Het SAFE of SORRY?-onderzoek ging over implementatie van een veiligheidsprogramma ter preventie van decubitus, urineweginfecties en valincidenten in ziekenhuizen en verpleeghuizen. De vraag was of het mogelijk is om in één keer meerdere richtlijnen tegelijk in te voeren. Observaties, handelingen en resultaten hielden de verpleegkundigen bij in een digitaal systeem. ‘Ik zag het als een uitdaging om mij te verdiepen in deze drie onderwerpen en samen met de praktijk een totaalpakket te ontwikkelen, waarvan ook scholing deel uitmaakte. Zeker in verpleeghuizen hielp het onderzoek enorm om verzorgenden inzicht te geven in goede preventie.’ 

Onderzoek in de praktijk

Na haar promotie kon Betsie als onderzoeker blijven werken bij Verplegingswetenschap/IQ health- care. ‘Ik vond de praktijk geweldig, maar ik kon daar geen onderzoek doen.’ Dat dit verpleegkundigen in de praktijk onmogelijk wordt gemaakt, is volgens haar een gemiste kans. Verpleegkundigen met onderzoekservaring zouden juist een rol moeten krijgen binnen zorginstellingen. ‘Meewerkend, vragen signalerend, de praktijk aanpassend. Als je de praktijk niet blijft voeden met kennis, dan zakt die weg. Nurse practitioners hebben die rol, maar zij zitten te vol met klinische zorg om dit goed uit te kunnen dragen.’

Verbinding zoeken

Ondertussen blijft zij zelf de verbinding zoeken. ‘Ik heb onlangs een cursus Evidence Based Practise  (EBP) in het Radboudumc afgerond – een serie workshops. Ik kreeg weer sterk het gevoel veel te kunnen betekenen door helder te maken wat je met EBP kunt op je afdeling.
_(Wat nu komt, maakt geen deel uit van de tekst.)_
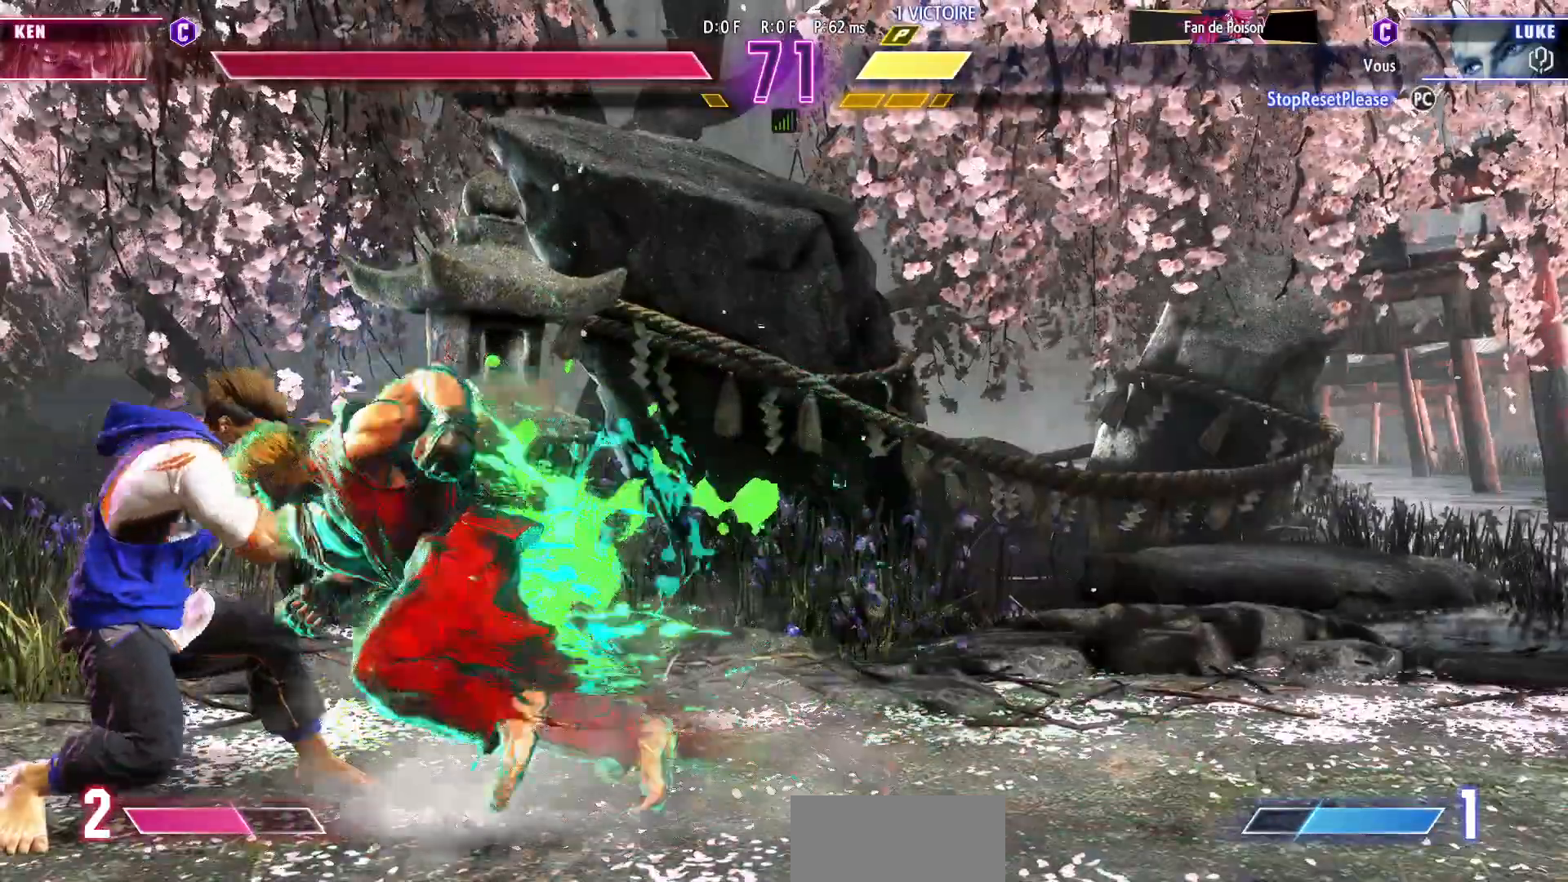
{"buttons": ["CROSS", "SQUARE"], "left_stick": "down-left", "events": [[100, "CROSS", "down"], [100, "SQUARE", "down"], [233, "CROSS", "up"], [233, "SQUARE", "up"], [500, "CROSS", "down"], [500, "SQUARE", "down"]]}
Daarvoor doe ik het: kennis, methodieken, projecten terug vertalen naar de zorg, zodat verpleegkundigen en patiënten er beter van worden.’

Onderhouden van contacten

Ook in haar vrij recente functie als docent aan de Hogeschool van Arnhem en Nijmegen (HAN) probeert ze dat te doen. ‘Ik heb er bewust voor gekozen om twee dagen per week aan de HAN te werken. Want ik wil betere verbindingen leggen tussen onderwijs, praktijk en onderzoek. Ik zie openingen door potentials te stimuleren om door te studeren. De praktijk heeft behoefte aan verpleegkundigen die de vertaling van onderzoek naar de praktijk kunnen maken.’ Ook werkt ze, door het onderhouden van contacten, aan de vindbaarheid  van de onderzoeksteams van de HAN voor opdrachtgevers van onderzoek. ‘Het is soms zo zoeken voor mensen. Er hangt geen bordje aan deur: voor die vraag moet je naar de 3e etage. We moeten in de regio ons netwerk met elkaar versterken, maar ook nationaal en internationaal.’ 

Zelfmanagement

Betsie spitst haar onderzoek toe op zelfmanagement bij chronische ziekten door middel van e-health ondersteuningsprogramma’s. ‘We weten dat e-health een plek heeft in de zorg. Maar wat zijn de grenzen van e-health zelfmanagement ondersteuningsprogramma’s voor mensen met chronische aandoeningen – grenzen bij patiënten en verpleegkundigen?’ Drie promovendi op ZonMw-projecten zijn in de afrondende fase. ‘Een richt zich op mensen met reumatoïde artritis, de ander op mensen met cardiovasculaire risico’s en de derde op mensen met ernstige psychische aandoeningen. Een vierde project, gesubsidieerd door Nierstichting Nederland, is gericht op ouders van kinderen met een chronische nierziekte. Hoe ondersteun je mensen in hun zelfmanagement? Dat is steeds de vraag. Wat nodig is, hangt onder meer af van de diagnose, de fase waarin de ziekte is en de persoon. Iedereen wil graag zijn eigen leven leiden. Het leren inpassen van een chronische ziekte in je leven, vergt oefening. Bij de een gaat dat makkelijker dan bij de ander.’

Multimorbiditeit

Betsie analyseert nu paralellen tussen de groepen patiënten. ‘Zijn er gemeenschappelijke onderwerpen of thema’s, zoals bijvoorbeeld het kunnen aangeven van grenzen. Of juist ook specifieke zaken die te maken hebben met persoonskenmerken. Want weet je, multimorbiditeit is aan de orde van de dag. Als je een zelfmanagementprogramma ontwikkelt puur voor één ziektebeeld, dan zouden mensen met meerdere aandoeningen ook meerdere zelfmanagementprogramma’s moeten volgen. Dat is ondoenlijk en onwenselijk.’

Samen optrekken

Betsie neemt deel aan het Leadership mentoring in Nursing Research (LMNR). Twee zelfgekozen mentors prikkelen haar tijdens maandelijkse gesprekken. Haar Zweedse mentor professor Ingalil

Rahm Hallberg geeft haar een nieuw perspectief op selectie en begeleiding van promovendi. ‘Zij is voor mij een echt voorbeeld als het gaat om verpleegkundig leiderschap.’ Haar tweede mentor, professor Tanya Packer, heeft de rol van expert in het onderwerp zelfmanagement. ‘Iemand die de inhoud wil opzuigen, heeft behoefte aan inhoudelijke uitwisseling. Door haar ervaring en door samen op te trekken ontwikkelen we kennis drie keer zo snel en maken we een spurt.’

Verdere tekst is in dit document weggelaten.